- [Directive]
Exactly the lines from the start of the data below through the line that contains "switching and fewer" are to be copied, with pictures left out.

- [Provided entries]
BEGIN

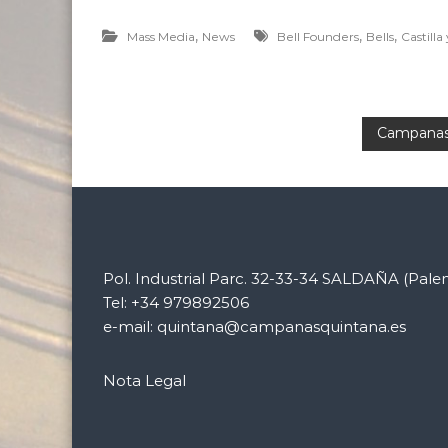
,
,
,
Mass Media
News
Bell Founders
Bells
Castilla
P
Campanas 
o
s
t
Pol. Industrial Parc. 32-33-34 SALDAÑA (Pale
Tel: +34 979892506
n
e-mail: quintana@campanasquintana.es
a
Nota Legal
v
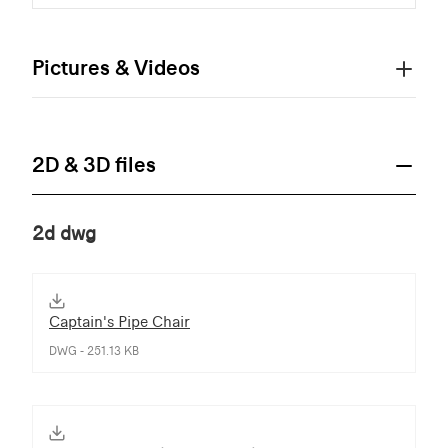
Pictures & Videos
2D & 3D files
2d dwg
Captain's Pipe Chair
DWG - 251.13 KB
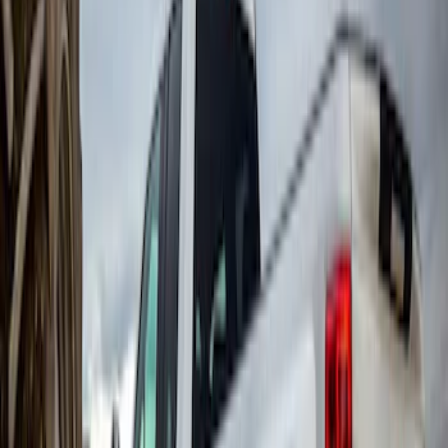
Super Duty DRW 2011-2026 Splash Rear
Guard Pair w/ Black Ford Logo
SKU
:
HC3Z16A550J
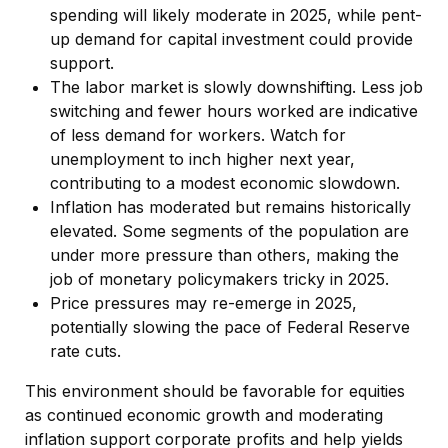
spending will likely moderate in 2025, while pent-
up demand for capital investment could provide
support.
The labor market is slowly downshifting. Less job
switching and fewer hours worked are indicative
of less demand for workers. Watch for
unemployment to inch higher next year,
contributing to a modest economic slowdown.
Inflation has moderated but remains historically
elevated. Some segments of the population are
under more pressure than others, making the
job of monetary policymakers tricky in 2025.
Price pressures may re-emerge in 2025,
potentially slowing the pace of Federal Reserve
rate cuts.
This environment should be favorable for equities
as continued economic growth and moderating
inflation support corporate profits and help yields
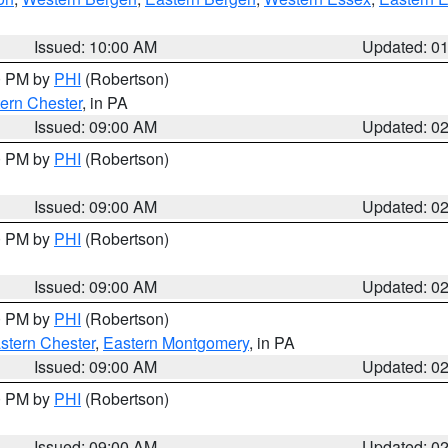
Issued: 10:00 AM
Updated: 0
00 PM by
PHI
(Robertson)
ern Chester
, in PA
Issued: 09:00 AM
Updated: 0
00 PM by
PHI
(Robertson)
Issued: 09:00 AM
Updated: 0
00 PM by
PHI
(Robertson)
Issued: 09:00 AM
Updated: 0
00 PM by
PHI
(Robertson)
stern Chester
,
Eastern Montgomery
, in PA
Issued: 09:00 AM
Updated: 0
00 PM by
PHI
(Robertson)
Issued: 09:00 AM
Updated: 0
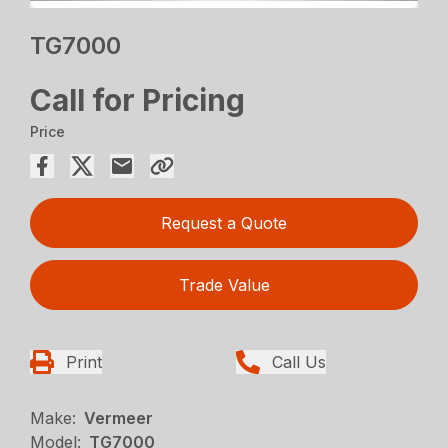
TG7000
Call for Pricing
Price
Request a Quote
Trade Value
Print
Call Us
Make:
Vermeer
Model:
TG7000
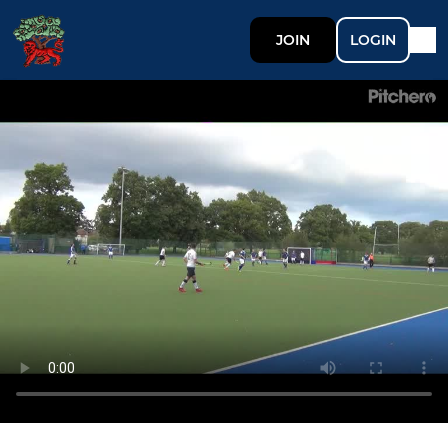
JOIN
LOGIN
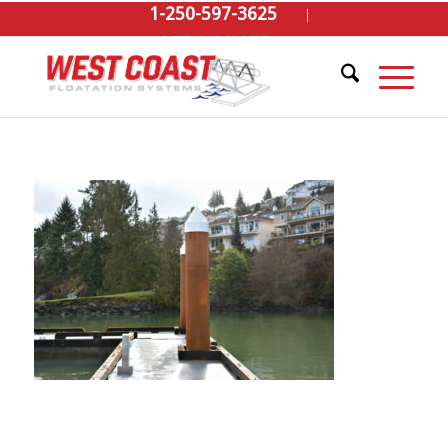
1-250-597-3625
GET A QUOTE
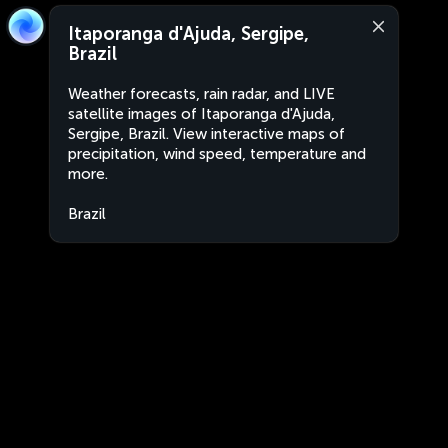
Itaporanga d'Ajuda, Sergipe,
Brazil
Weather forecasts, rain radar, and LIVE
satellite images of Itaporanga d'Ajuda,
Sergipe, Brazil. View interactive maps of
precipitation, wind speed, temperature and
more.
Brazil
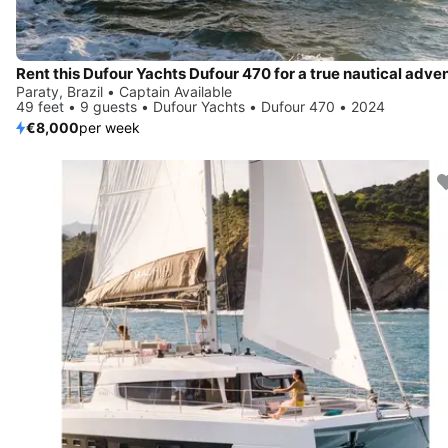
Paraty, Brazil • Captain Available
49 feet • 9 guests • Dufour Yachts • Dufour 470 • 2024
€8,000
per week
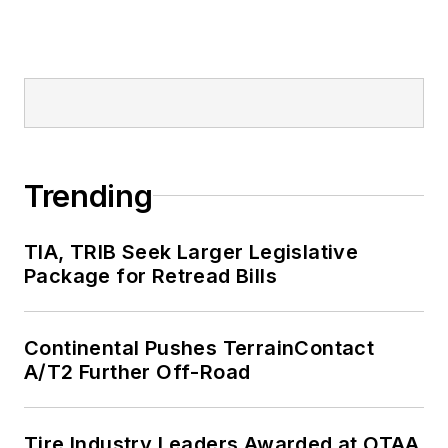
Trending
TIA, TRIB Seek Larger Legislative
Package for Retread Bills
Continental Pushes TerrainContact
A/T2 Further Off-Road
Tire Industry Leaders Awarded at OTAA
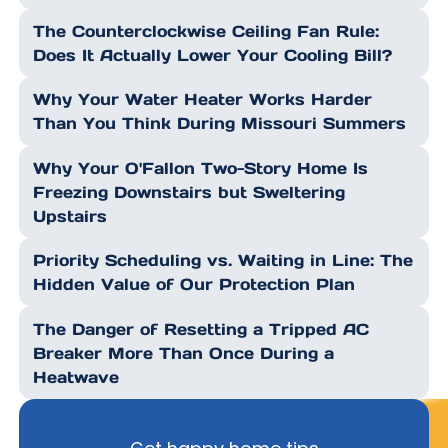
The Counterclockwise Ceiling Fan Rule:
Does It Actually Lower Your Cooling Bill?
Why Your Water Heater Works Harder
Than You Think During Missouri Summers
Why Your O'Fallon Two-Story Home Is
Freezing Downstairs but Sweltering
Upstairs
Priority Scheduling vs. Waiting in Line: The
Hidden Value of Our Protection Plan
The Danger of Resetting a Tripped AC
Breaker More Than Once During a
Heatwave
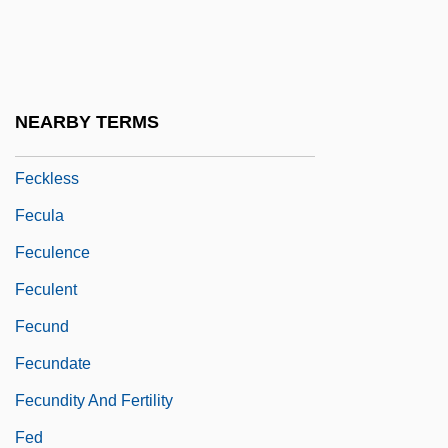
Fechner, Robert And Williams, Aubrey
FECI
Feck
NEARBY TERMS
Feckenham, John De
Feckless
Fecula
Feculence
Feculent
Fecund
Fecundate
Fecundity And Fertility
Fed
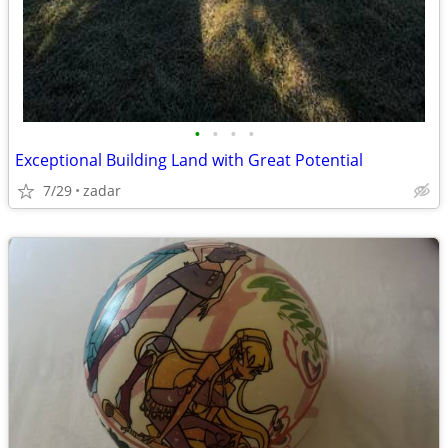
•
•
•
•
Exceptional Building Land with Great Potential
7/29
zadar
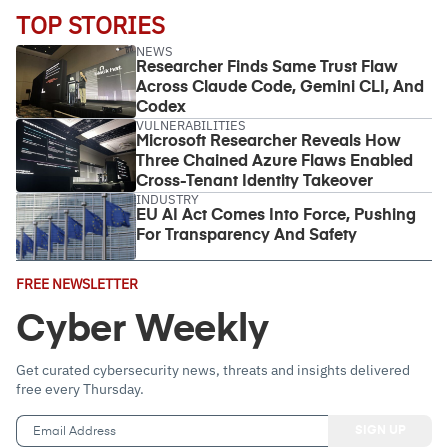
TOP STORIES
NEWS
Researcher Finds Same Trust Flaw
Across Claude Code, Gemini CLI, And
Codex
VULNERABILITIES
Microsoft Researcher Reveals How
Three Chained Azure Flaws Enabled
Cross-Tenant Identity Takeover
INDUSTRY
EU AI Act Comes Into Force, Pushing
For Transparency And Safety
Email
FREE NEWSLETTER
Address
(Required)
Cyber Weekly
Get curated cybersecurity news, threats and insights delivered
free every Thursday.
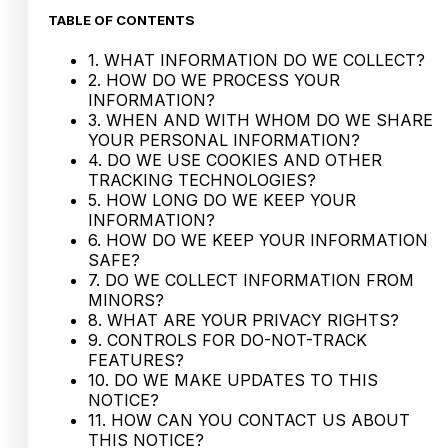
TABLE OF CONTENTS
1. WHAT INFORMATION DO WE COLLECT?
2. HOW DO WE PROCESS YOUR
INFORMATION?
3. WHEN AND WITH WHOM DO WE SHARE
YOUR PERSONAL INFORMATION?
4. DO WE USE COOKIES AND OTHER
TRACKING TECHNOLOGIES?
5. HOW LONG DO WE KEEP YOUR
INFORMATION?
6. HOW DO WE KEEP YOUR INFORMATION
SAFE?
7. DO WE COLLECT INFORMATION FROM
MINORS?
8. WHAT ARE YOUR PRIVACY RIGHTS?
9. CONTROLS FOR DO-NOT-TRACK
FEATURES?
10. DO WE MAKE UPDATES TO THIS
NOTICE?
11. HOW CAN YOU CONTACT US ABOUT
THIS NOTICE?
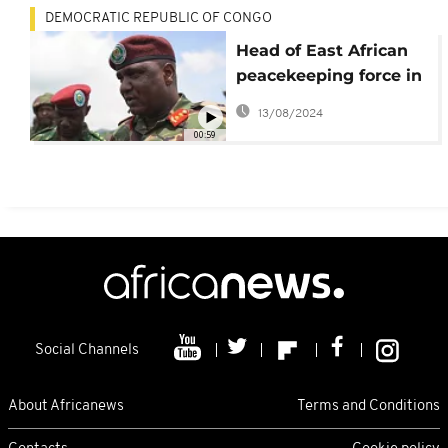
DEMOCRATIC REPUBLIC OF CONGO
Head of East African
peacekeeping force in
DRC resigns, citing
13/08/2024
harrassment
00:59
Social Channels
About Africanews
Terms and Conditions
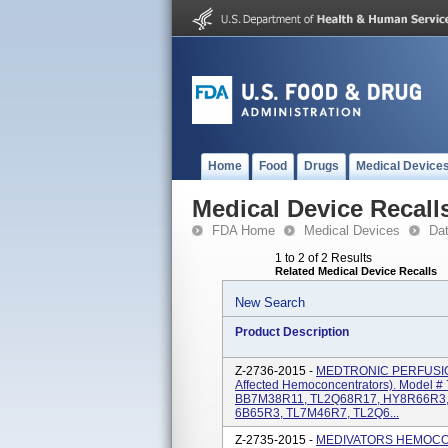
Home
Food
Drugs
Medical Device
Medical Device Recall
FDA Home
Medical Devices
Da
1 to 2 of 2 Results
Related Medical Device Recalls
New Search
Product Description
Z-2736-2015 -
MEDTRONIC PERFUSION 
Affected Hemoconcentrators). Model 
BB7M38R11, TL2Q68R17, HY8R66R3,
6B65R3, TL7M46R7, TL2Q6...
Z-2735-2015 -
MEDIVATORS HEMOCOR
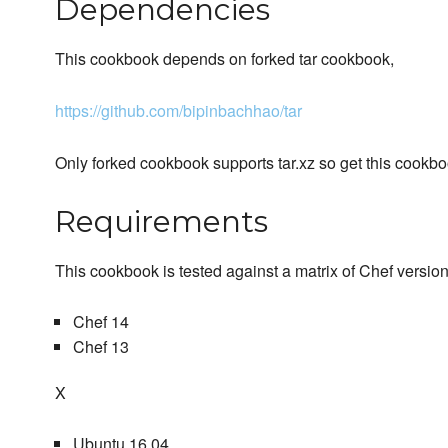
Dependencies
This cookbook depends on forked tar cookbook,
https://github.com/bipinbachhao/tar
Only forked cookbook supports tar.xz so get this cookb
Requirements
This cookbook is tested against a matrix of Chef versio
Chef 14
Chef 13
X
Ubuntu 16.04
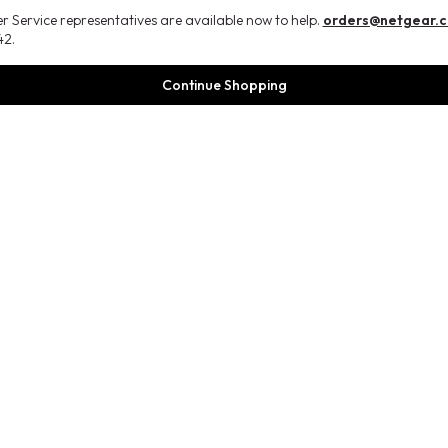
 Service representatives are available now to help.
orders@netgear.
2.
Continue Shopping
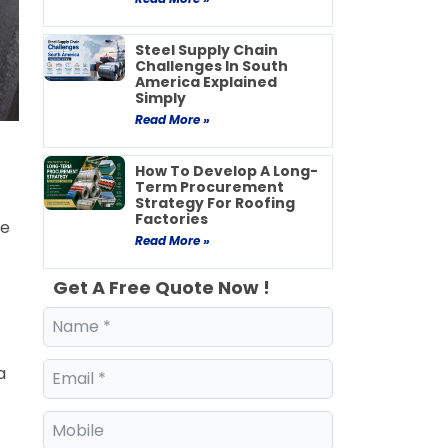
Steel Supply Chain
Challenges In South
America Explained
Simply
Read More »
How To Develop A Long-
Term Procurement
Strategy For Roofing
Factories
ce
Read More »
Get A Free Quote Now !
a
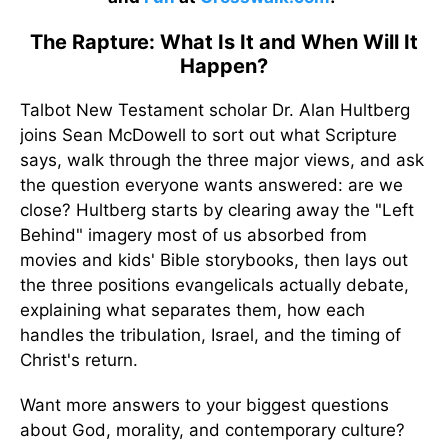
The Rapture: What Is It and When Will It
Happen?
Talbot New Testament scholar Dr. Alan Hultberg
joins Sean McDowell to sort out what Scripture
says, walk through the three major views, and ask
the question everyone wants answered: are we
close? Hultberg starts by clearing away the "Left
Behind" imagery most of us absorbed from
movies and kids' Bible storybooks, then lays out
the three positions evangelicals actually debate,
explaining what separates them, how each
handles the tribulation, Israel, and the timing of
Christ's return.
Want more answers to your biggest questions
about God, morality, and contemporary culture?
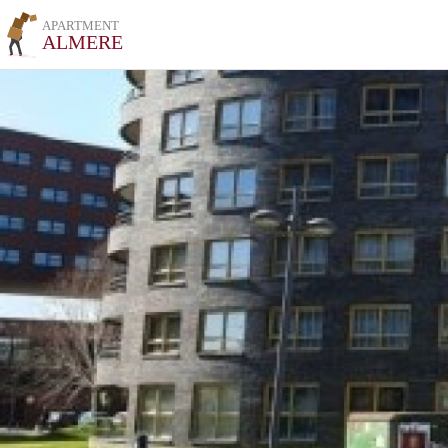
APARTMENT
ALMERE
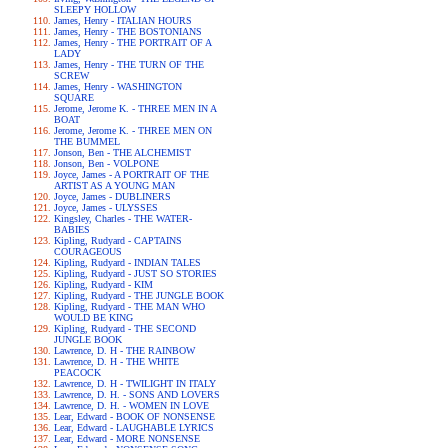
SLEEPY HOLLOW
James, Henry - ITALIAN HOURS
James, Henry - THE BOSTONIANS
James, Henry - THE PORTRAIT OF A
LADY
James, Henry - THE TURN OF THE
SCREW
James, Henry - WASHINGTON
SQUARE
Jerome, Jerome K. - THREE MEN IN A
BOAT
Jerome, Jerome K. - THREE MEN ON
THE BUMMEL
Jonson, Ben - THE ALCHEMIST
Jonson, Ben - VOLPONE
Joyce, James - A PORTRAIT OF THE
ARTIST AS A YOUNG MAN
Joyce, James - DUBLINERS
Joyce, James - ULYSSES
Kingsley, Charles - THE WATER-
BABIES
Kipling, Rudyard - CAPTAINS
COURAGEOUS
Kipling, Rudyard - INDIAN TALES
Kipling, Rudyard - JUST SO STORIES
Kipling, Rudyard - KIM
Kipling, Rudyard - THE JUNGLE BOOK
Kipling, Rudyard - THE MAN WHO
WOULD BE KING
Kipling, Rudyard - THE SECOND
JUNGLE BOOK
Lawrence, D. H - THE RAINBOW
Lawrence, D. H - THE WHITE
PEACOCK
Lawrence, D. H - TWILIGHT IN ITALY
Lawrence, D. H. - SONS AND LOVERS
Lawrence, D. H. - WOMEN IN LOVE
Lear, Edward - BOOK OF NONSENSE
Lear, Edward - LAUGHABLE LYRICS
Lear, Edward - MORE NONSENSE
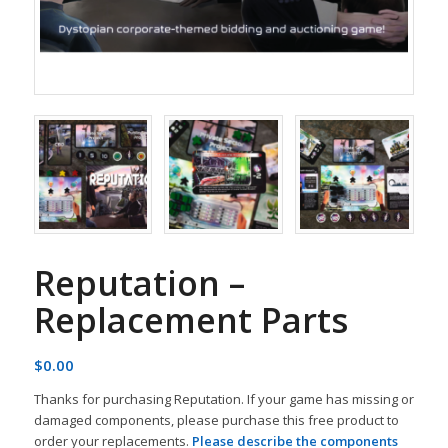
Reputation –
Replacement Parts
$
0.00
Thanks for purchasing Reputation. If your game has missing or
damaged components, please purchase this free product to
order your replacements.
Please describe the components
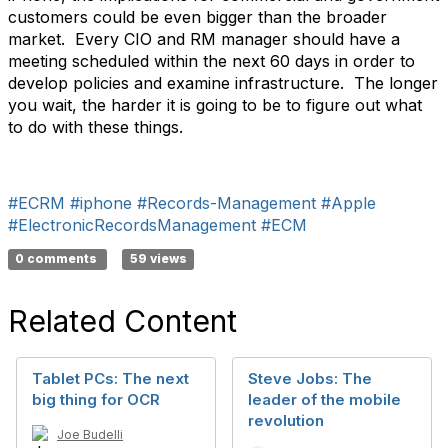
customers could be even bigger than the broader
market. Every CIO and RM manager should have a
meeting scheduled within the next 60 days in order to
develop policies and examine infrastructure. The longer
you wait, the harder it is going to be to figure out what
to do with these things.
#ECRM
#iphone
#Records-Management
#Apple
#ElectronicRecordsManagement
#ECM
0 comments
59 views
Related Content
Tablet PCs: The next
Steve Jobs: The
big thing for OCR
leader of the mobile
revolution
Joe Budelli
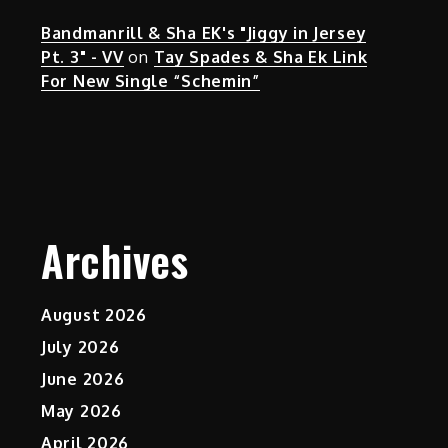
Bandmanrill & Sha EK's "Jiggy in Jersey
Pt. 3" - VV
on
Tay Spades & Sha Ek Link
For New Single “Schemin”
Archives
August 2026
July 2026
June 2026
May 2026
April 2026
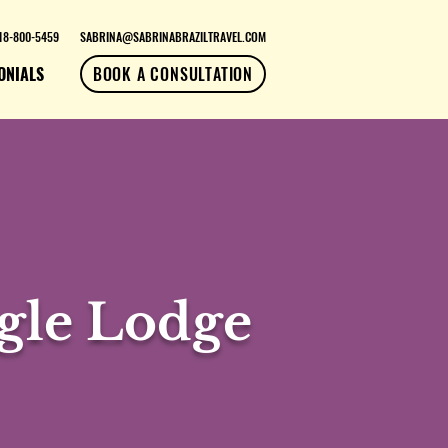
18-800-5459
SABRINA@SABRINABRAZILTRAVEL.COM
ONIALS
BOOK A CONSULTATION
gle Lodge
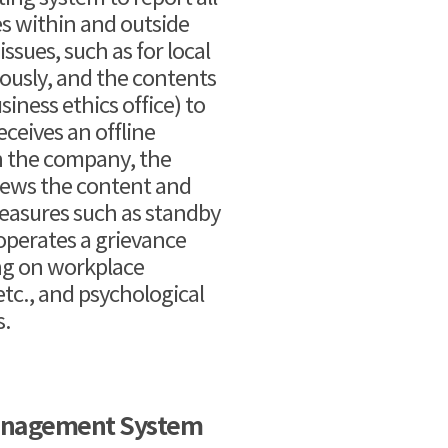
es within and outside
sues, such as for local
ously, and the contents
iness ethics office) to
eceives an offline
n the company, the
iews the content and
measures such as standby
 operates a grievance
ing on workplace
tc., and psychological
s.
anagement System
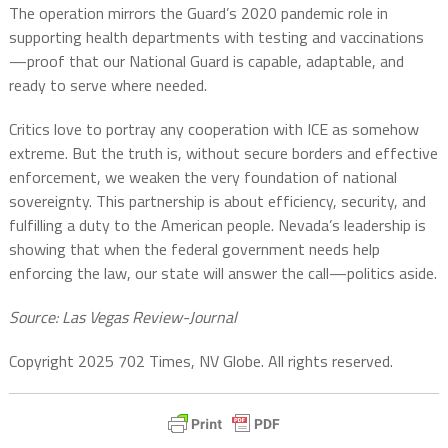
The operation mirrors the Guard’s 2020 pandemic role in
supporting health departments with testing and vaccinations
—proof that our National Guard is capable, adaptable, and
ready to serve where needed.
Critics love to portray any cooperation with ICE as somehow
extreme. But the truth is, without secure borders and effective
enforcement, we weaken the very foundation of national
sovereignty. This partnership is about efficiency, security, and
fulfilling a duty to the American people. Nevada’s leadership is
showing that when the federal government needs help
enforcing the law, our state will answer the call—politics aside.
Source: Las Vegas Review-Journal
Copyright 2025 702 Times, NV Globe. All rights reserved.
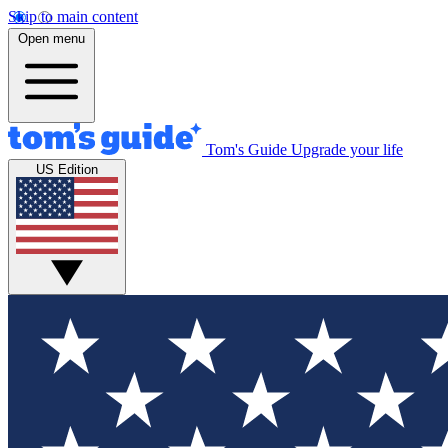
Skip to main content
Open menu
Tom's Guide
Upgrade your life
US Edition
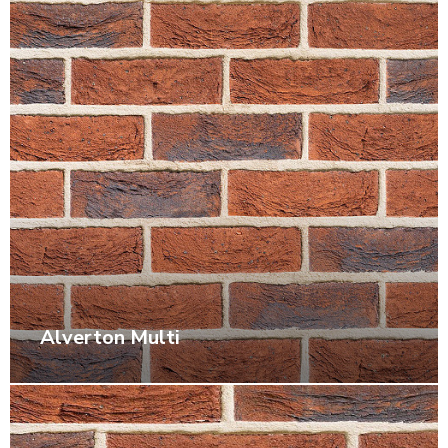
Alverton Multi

END

- [Your solution]
,
,
,
Mass Media
News
Bell Founders
Bells
Castilla
P
Campanas 
o
s
t
Pol. Industrial Parc. 32-33-34 SALDAÑA (Pale
Tel: +34 979892506
n
e-mail: quintana@campanasquintana.es
a
Nota Legal
v
Pictures & Videos
2D & 3D files
2d dwg
Captain's Pipe Chair
DWG - 251.13 KB
Super Duty DRW 2011-2026 Splash Rear
Guard Pair w/ Black Ford Logo
SKU
:
HC3Z16A550J
spending will likely moderate in 2025, while pent-
up demand for capital investment could provide
support.
The labor market is slowly downshifting. Less job
switching and fewer hours worked are indicative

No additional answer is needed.